时间:2016-07-18 10:01:44

标签: python scrapy

我已经编写了以下蜘蛛来抓取http://www.funda.nl/上的页面:

import re
import scrapy
from scrapy.spiders import CrawlSpider, Rule
from scrapy.linkextractors import LinkExtractor
from funda.items import FundaItem

class FundaSpider(CrawlSpider):

    name = "funda_spider"
    allowed_domains = ["funda.nl"]

    def __init__(self, place='amsterdam'):
        self.start_urls = ["http://www.funda.nl/koop/%s/p%s/" % (place, page_number) for page_number in range(1,3001)]
        self.base_url = "http://www.funda.nl/koop/%s/" % place
        self.le1 = LinkExtractor(allow=r'%s+(huis|appartement)-\d{8}' % self.base_url)

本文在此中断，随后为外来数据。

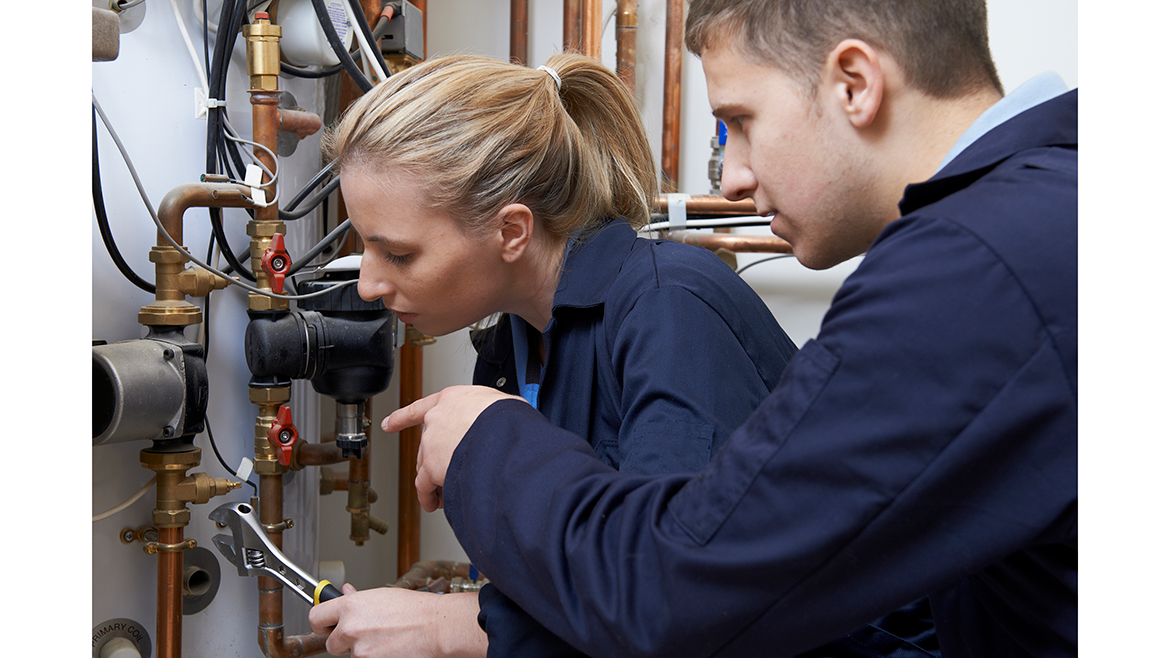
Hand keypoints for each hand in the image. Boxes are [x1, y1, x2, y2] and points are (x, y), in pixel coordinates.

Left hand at [308, 585, 486, 657]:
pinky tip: (389, 648)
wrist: (435, 627)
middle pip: (330, 643)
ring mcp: (358, 649)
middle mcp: (349, 627)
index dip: (321, 623)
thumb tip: (345, 592)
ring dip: (362, 650)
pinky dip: (374, 657)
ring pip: (350, 655)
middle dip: (343, 642)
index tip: (326, 625)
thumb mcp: (382, 596)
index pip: (315, 617)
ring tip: (384, 639)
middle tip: (363, 635)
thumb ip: (357, 599)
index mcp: (349, 606)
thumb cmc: (415, 609)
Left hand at [382, 385, 519, 511]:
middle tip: (445, 473)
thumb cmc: (507, 418)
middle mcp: (436, 419)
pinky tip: (434, 503)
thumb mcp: (502, 404)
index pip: (419, 408)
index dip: (402, 417)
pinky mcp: (431, 468)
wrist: (503, 435)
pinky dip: (428, 497)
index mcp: (451, 400)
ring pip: (425, 467)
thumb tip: (505, 420)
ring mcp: (431, 444)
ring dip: (433, 481)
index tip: (389, 423)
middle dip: (435, 460)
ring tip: (444, 495)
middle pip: (427, 444)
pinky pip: (425, 486)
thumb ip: (492, 412)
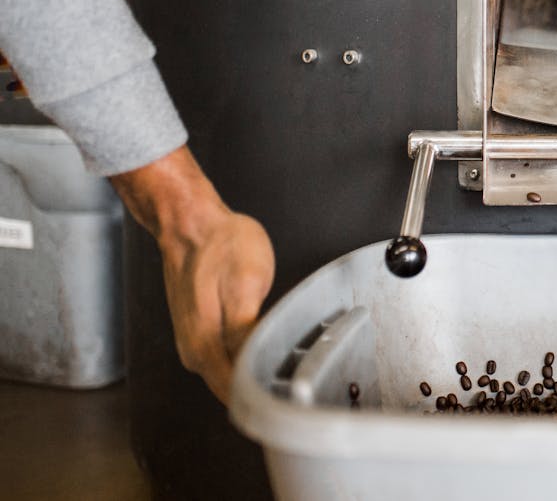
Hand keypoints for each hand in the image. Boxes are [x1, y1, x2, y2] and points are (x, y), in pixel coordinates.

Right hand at [111, 147, 274, 403]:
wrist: (190, 223)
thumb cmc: (220, 245)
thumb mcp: (246, 282)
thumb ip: (246, 329)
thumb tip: (253, 365)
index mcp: (205, 347)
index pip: (237, 395)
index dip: (267, 399)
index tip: (293, 397)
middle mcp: (195, 353)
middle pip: (234, 389)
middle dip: (265, 388)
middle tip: (299, 380)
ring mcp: (194, 343)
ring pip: (230, 374)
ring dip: (256, 372)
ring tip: (289, 363)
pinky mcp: (199, 331)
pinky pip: (226, 357)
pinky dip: (247, 357)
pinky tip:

    def parse(self, response):
        links = self.le1.extract_links(response)
        for link in links:
            if link.url.count('/') == 6 and link.url.endswith('/'):
                item = FundaItem()
                item['url'] = link.url
                if re.search(r'/appartement-',link.url):
                    item['property_type'] = "apartment"
                elif re.search(r'/huis-',link.url):
                    item['property_type'] = "house"
                yield scrapy.Request(link.url, callback=self.parse_dir_contents, meta={'item': item})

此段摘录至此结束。